Not only was this a fourth double hundred for Root, but he passed 8,000 runs in the process. His previous trip to three figures came 16 innings ago, and that was also a double, of 226, against New Zealand in November 2019.
“With the time off, I think the thing that’s really benefited me is having a period off time to work on my game,” said Root. “Whether that’s technical or mental, to have time to think about things and take stock and look where I can improve That’s where I think I’ve benefited the most. For a long time now I’ve been quite used to playing huge amounts of cricket and consistently, and still managed to have success. Of course in the current climate with bubbles and how things are alongside covid, it will have made things tougher, but that’s the thing that’s helped me coming into this game. The challenge is to make things count and build on a nice start personally.
“I do think I can do that alongside cricket but of course there will be occasions where I might have to miss out here and there. I’m desperate to play as much as I can. I love playing cricket, love playing for England and feel very privileged to get the opportunity to do so. Careers are very short and we want to make the most of it, so I suppose getting the balance between that is very important. But certainly the way I thought about things in that period I will look to replicate if I find myself in a similar scenario.”
The sights of debutant Lawrence doing well, an accomplished 73 in his first innings at this level, and a first away win under Root’s captaincy without talismanic allrounder Ben Stokes are signs of an improving Test depth. There was also the heartening return of Moeen Ali, out of isolation on day three (16 January) after testing positive for Covid-19 upon arrival into the country on 3 January.
Originally ruled out for both matches in the series, Root confirmed the off-spinning allrounder could state a case for inclusion in the XI for the second Test. Moeen, who has 60 caps, averages 24.50 in Sri Lanka after taking 18 wickets here in 2018. He last play a red-ball match for England back in August 2019 against Australia.

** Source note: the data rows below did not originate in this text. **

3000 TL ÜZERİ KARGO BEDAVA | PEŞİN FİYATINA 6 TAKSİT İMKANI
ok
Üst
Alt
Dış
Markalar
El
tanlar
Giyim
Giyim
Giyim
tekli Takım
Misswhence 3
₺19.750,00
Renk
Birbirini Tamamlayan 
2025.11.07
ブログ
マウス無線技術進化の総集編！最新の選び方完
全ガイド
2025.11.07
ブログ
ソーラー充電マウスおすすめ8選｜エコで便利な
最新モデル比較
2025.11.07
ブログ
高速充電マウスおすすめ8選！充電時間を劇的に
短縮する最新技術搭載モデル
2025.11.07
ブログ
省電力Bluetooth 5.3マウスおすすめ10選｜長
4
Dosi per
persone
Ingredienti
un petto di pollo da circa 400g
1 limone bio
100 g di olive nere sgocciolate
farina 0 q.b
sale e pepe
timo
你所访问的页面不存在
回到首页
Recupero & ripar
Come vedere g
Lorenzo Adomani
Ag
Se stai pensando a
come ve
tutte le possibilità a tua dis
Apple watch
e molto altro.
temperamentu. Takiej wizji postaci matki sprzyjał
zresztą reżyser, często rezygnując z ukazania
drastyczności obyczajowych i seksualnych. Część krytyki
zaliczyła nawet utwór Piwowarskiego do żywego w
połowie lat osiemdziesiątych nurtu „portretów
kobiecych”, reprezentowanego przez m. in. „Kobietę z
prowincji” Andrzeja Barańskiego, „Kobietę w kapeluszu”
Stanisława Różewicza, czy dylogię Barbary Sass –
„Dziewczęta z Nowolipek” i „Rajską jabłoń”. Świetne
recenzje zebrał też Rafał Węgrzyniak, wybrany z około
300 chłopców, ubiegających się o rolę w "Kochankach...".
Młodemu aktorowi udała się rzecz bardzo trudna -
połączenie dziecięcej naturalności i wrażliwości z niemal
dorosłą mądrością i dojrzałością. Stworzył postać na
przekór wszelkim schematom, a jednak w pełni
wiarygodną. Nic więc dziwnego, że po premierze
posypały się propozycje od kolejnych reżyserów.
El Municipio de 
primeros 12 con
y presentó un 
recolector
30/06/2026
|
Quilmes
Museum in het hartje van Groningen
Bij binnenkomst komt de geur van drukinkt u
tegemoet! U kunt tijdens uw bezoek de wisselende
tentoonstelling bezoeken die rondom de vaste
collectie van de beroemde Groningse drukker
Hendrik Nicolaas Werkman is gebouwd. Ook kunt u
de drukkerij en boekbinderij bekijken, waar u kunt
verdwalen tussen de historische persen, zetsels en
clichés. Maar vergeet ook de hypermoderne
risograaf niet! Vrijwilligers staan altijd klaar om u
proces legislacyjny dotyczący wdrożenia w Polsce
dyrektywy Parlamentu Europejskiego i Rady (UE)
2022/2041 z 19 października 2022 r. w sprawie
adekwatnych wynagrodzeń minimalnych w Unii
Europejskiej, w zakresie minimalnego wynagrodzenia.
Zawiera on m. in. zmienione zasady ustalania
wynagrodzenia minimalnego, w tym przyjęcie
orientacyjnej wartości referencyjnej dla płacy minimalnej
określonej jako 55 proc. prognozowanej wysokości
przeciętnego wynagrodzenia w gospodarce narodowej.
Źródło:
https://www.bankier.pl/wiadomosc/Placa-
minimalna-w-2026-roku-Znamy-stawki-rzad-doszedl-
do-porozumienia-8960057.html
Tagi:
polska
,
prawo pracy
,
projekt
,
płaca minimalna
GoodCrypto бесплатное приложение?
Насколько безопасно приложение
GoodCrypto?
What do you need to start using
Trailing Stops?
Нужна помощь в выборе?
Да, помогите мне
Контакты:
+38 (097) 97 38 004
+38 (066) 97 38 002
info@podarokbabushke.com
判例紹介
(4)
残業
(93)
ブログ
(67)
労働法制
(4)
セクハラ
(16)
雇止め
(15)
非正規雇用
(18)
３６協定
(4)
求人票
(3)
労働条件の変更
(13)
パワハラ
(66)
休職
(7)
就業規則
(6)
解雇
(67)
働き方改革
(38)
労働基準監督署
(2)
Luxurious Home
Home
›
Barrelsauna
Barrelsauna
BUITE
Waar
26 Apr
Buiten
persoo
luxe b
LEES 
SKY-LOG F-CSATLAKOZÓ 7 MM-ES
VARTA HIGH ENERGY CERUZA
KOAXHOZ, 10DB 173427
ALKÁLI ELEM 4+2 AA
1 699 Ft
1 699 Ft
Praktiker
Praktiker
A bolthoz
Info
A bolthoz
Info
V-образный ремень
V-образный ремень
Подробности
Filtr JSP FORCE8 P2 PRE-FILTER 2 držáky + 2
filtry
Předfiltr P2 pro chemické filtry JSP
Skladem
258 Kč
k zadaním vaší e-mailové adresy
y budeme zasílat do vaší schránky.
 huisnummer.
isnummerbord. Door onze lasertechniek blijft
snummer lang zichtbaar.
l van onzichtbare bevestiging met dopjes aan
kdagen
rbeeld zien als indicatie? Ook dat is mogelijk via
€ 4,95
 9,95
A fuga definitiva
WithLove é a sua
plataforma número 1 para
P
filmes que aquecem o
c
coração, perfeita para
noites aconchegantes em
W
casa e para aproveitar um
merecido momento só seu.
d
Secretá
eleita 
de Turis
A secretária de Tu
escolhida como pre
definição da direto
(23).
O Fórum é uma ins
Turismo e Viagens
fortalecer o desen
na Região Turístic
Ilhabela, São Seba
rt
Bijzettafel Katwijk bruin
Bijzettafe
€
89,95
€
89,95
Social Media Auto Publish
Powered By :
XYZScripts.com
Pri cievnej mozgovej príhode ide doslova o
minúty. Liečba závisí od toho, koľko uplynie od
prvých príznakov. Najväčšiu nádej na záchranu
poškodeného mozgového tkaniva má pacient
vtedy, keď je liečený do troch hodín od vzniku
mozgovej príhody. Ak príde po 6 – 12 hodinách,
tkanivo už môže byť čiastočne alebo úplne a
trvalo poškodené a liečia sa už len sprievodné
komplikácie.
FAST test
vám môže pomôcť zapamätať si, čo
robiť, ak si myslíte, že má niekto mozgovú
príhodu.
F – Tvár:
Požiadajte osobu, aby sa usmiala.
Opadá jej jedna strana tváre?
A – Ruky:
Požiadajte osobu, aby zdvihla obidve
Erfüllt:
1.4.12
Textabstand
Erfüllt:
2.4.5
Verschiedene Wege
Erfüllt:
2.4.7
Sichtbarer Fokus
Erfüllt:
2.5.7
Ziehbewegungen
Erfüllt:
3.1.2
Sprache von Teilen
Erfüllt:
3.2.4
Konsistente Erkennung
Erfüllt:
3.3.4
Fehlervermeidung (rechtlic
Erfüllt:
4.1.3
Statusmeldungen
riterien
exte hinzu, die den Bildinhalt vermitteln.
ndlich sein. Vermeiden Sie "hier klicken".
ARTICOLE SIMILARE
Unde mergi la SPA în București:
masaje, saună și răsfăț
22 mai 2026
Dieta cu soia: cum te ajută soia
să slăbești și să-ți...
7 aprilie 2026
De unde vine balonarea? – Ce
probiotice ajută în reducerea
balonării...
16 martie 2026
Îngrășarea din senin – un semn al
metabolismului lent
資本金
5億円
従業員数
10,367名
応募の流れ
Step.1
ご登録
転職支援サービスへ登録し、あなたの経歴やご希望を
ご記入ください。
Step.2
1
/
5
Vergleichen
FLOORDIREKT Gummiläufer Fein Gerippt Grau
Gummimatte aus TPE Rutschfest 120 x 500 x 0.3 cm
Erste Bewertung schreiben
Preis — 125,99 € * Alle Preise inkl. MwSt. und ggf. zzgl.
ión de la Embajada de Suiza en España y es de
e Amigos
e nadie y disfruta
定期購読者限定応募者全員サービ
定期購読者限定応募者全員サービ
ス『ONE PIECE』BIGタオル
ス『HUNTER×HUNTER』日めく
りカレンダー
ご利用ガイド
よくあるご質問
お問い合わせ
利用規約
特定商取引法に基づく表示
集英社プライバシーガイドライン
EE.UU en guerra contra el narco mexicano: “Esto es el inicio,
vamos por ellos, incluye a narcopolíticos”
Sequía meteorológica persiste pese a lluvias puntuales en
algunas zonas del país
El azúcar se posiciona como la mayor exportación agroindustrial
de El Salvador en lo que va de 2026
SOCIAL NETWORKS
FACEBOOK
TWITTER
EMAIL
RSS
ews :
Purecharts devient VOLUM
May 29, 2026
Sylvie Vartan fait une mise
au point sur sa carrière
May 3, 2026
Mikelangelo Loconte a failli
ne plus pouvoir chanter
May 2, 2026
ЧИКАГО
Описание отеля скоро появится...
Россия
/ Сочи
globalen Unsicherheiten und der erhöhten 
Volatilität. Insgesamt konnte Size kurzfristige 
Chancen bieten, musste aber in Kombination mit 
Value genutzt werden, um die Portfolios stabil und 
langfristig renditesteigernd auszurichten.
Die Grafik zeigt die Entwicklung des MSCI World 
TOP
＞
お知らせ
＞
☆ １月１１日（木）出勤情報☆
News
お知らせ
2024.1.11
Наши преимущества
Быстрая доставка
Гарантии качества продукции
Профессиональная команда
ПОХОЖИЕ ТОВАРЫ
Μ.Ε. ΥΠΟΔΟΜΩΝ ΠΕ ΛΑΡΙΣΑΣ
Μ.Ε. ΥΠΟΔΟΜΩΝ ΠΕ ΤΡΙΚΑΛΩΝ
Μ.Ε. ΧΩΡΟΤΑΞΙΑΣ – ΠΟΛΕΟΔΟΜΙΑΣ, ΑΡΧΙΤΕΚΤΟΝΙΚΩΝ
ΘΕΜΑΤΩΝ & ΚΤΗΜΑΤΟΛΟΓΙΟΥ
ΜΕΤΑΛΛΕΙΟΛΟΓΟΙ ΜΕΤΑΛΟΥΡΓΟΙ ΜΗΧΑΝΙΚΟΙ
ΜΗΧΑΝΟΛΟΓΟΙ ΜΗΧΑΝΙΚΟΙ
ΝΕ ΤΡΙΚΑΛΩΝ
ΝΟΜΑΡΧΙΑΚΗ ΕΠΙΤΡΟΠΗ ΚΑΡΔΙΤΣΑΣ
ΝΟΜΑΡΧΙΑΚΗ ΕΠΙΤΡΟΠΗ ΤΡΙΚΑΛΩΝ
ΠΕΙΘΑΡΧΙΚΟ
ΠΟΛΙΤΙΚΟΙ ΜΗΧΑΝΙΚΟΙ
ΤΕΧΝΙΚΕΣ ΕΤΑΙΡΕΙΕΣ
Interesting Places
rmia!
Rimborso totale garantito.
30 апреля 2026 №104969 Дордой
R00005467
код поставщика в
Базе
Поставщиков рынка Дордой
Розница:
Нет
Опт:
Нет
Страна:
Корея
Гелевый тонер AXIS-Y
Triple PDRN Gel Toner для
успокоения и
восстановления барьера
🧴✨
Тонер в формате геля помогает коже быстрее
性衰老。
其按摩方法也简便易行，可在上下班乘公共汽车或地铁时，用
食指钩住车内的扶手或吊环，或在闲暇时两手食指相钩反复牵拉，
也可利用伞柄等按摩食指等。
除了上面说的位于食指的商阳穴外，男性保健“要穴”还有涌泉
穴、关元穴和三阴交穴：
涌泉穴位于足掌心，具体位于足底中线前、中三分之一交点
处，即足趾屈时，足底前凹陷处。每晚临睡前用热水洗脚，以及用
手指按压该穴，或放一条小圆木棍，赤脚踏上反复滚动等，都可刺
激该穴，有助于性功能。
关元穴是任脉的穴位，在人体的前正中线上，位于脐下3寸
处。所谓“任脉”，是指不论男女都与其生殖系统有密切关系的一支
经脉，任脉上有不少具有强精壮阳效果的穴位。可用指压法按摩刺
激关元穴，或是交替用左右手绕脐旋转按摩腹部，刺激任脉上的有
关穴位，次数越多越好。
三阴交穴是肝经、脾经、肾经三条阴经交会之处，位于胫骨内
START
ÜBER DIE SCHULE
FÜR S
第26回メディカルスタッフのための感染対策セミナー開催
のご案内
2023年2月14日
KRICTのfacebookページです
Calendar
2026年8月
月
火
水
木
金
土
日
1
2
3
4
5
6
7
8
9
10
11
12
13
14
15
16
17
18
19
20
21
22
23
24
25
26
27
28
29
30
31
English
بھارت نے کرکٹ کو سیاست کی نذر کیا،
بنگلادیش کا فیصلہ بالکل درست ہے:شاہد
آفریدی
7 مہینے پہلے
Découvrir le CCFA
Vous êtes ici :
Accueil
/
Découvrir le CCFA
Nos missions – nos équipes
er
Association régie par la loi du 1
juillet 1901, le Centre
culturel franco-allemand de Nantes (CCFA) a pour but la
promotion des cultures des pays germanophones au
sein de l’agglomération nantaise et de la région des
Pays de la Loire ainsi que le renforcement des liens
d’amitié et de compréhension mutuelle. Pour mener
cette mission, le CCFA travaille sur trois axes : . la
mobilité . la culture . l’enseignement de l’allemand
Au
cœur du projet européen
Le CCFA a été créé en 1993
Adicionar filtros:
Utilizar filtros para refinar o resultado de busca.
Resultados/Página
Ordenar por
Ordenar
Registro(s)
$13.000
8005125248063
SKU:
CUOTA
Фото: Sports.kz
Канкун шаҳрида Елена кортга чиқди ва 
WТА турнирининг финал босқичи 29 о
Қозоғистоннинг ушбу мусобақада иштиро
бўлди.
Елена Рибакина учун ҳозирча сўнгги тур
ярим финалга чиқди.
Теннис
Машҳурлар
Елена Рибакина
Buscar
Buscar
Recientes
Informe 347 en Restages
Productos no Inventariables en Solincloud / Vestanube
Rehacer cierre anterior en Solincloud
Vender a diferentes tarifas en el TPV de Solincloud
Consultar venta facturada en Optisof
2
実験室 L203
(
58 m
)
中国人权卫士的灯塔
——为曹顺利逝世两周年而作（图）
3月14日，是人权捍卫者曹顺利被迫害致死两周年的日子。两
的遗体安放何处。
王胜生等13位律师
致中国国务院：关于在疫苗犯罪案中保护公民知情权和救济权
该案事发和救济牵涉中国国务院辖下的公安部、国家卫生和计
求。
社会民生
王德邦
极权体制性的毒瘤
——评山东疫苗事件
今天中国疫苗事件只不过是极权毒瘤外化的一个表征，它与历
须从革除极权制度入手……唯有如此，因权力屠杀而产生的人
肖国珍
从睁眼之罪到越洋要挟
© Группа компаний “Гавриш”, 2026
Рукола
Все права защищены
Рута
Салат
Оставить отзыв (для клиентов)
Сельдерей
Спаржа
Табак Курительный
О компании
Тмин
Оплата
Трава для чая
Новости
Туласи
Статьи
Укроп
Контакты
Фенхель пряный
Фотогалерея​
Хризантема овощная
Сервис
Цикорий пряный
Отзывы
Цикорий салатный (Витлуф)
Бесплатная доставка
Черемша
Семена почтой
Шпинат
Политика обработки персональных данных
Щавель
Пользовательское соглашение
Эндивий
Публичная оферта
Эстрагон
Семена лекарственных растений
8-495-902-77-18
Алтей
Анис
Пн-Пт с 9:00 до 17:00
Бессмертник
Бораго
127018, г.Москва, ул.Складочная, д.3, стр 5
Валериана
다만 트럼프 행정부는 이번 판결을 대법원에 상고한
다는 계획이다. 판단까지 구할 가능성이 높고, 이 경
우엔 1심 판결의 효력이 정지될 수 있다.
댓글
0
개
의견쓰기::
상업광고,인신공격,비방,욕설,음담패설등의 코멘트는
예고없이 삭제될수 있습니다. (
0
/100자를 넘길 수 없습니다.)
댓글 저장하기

“With Mo I think it’s important we take it day-by-day and look at where he’s at over the next couple of days. It would be wrong to completely rule him out, but it’s just so good to have him back around the dressing room, he’s such a great character such a big part of the two squads, for him to be back around the Test team now is brilliant. We are thrilled for him to be back amongst it and looking forward to him being back at training when we start getting ready for the next game.”
Meanwhile, Sri Lanka coach Mickey Arthur has called on his batters to be more like Root. The aberration of the first innings was turned around with the second as Lahiru Thirimanne notched a century, with fifties for Kusal Perera and Angelo Mathews.
Though it is likely he will be without his full-time captain Dimuth Karunaratne, ruled out of the first match with a broken thumb, Arthur hopes his charges can use the confidence gained in the latter half of the match to improve for Friday.
“We know the wickets here are tough to start on but once you get in you have to capitalise, just like Joe Root did for England which was the difference in the game. I thought Angelo Mathews’ innings yesterday was just superb in these conditions. The way he applied himself, the tempo of his innings, his game-plans, I just thought our young batsmen needed to watch how he went about his business to know how to bat on a turning wicket. Hopefully that’s lessons learned.”